Il faudrait finalement se
confronter bientôt, très vite, à la question de la responsabilité de la parole
sur Internet, à la question de l'impunité totale dont certains pensent jouir de
YouTube à Twitter en passant par Facebook. Tout le monde fréquente le même
espace, se rencontre, se croise, se heurte parfois, mais sans respecter les
mêmes règles. Tout ce monde, souvent de générations différentes, ne respecte
pas, du fait d'une éducation différente, les mêmes codes, les mêmes principes,
les mêmes valeurs, les mêmes lois. Dans tous les espaces de notre quotidien,
nous sommes dans l'obligation de suivre les préceptes de la loi, de la morale
et de la bienséance. Code de la route ou politesse par exemple. Parce que nos
responsabilités vis à vis d'autrui sont le gage d'une existence sûre et
agréable en communauté. Internet semble être un lieu à part, non concerné par
cette préoccupation.
Il faut donc adapter ce nouveau
support culturel, mode d'expression, de communication, de diffusion
d'informations. Appliquer les anciennes règles? En inventer de nouvelles?
L'expression employée par
Enthoven voyant Internet comme «un revolver dans les mains de milliers
d'adolescents» prend un écho particulier quand on sait les suicides tentés ou
réussis de jeunes harcelés sur les réseaux sociaux, phénomène qui s'amplifie,
mais surtout après les attentats du mois de janvier 2015 et la recrudescence de
la propagande et de la logistique terroriste sur le réseau informatique. Les
mots du philosophe sont durs. C'est vrai. Mais la réalité l'est bien plus.
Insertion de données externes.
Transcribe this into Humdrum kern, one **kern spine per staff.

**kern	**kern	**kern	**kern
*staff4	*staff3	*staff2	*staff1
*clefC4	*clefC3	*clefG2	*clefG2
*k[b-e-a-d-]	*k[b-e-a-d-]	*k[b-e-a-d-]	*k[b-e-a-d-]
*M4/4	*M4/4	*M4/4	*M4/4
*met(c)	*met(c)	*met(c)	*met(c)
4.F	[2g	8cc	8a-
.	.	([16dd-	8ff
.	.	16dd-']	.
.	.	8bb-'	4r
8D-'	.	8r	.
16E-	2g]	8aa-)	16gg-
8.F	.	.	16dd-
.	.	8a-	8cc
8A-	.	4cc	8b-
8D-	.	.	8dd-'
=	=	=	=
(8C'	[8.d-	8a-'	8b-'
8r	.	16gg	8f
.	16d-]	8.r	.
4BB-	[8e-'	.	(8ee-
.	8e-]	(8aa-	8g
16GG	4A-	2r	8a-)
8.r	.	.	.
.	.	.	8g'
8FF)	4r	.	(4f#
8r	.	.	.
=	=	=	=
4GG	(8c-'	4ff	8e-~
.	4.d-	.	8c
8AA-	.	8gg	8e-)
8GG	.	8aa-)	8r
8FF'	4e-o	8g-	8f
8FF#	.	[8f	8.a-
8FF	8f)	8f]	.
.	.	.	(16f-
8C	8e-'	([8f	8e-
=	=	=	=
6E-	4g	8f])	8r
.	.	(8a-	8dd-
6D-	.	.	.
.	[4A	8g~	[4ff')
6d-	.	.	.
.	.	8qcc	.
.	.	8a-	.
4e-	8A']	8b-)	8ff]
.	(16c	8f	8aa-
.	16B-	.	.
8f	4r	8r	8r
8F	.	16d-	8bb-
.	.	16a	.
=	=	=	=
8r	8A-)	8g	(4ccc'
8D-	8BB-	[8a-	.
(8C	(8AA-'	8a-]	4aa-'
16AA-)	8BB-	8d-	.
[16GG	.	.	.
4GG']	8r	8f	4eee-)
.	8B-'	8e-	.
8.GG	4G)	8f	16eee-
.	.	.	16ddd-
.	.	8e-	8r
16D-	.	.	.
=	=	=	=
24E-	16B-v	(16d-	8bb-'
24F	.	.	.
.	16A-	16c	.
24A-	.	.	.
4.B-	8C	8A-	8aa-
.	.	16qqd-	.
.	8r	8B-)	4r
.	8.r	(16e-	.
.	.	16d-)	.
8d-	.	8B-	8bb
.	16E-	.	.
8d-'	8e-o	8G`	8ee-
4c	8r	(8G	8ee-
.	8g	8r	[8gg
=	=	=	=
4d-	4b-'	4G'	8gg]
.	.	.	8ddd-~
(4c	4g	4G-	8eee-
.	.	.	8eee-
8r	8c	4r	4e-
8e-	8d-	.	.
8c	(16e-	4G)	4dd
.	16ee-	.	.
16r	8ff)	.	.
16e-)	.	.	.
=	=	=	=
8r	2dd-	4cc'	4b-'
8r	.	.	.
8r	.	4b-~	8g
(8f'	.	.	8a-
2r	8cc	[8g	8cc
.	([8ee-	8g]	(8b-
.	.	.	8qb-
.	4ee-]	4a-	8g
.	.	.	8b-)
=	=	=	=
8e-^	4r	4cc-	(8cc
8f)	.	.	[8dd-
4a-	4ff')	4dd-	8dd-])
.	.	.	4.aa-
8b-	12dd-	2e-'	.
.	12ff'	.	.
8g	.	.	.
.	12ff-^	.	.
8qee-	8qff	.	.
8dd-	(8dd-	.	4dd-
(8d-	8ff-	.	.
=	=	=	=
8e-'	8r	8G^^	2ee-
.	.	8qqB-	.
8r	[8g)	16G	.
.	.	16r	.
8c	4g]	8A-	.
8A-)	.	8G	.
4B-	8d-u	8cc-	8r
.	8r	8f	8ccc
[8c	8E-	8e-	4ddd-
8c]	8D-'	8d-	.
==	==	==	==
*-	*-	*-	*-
On peut voir finalement dans
cette confrontation Durendal-Enthoven la marque de la faiblesse de notre
enseignement, de notre éducation, qui devient de moins en moins humaniste.
Certains ne se tempèrent plus, se permettent tout. Ils ne s'empêchent plus, ce
qui est pourtant la marque de notre humanité. Ils ne pratiquent plus la nuance.
Ils se laissent emporter par leurs possibilités, certains disent libertés; ils
ne se limitent plus.
On ne se reconnaît plus aucune
autorité et surtout intellectuelle parce que l'on est témoin, partout, tout le
temps, dans nos médias, d'un nivelage des propos. Or, si tout a la même
importance, alors plus rien n'a d'importance.